The Advisory Youth Council of The Bahamas (AYC) has offered its feedback on the state of the Bahamian economy, suggesting that the government must become more innovative in terms of generating revenue and improving the economy overall.

“The Government of The Bahamas should implement a tax system that would produce sustainable income to make the necessary investment in energy, educational, health, agriculture, and innovation,” said a statement obtained by Guardian Business yesterday.  “The government must prepare its country for a technological future, one in which its citizens will compete in a competitive economic market.  The key to The Bahamas’ economic success is their (government’s) ability to create an independent economy which will provide stability to each one of its islands.”

The AYC mentioned that the country’s economy is “increasingly vulnerable,” noting that North America and Europe’s economic challenges affect economic growth in The Bahamas.  The recovery of those nations impacts capital inflow, tourism and export revenue.

The inability to diversify the economy has been a constant problem for the country, according to the AYC.

“The Government of The Bahamas has continually struggled with economic diversification, due to its inability to provide adequate infrastructural development throughout its islands, because of high cost,” the statement said.  “The Bahamas economy is recovering from a 10 percent decline in tourism arrivals in 2009, while the country’s foreign direct investment decreased by some 30 percent.”

However, the AYC said signs are pointing towards recovery, with growth in the tourism sector leading the way due in part to rising cruise numbers and efforts to generate more tourism business from Latin America.  The fact that the banking sector has remained stable is also a positive sign according to the group.

The AYC said The Bahamas is on the right track, but the government must remained focused on fostering growth.

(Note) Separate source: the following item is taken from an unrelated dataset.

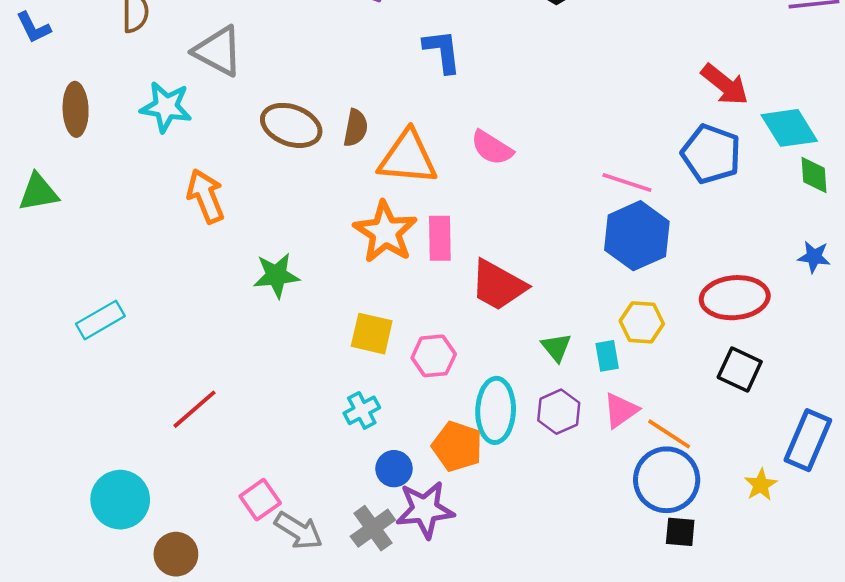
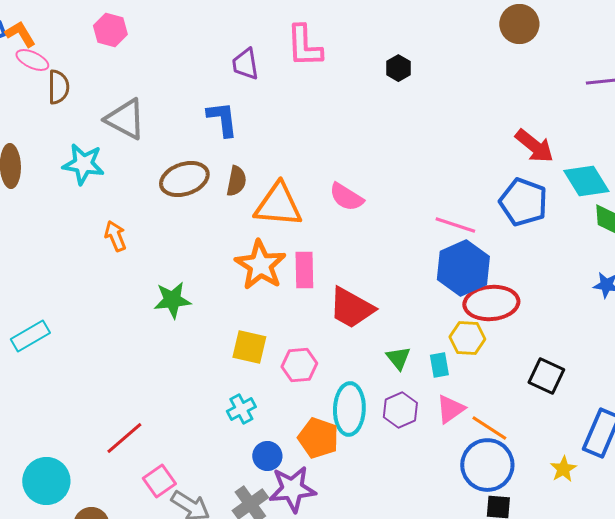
blue L-shape: (442, 51) -> (222, 119), moved
brown ellipse: (291, 125) -> (184, 179), turned -39
orange arrow: (206, 196) -> (115, 236), size x0.7
red ellipse: (735, 298) -> (491, 303), moved
red line: (195, 409) -> (124, 438), moved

“Despite the economic challenges the government should never compromise the investment in the education and health of its country,” the AYC said.  “We are willing to make progress on the economic issue that confronts us, but our ability to move on these issues will depend of course on how much progress we see from the government.  A robust conversation is needed to discuss the futuristic economic development of our country and ways to vitalize development on the Family Islands,” AYC noted.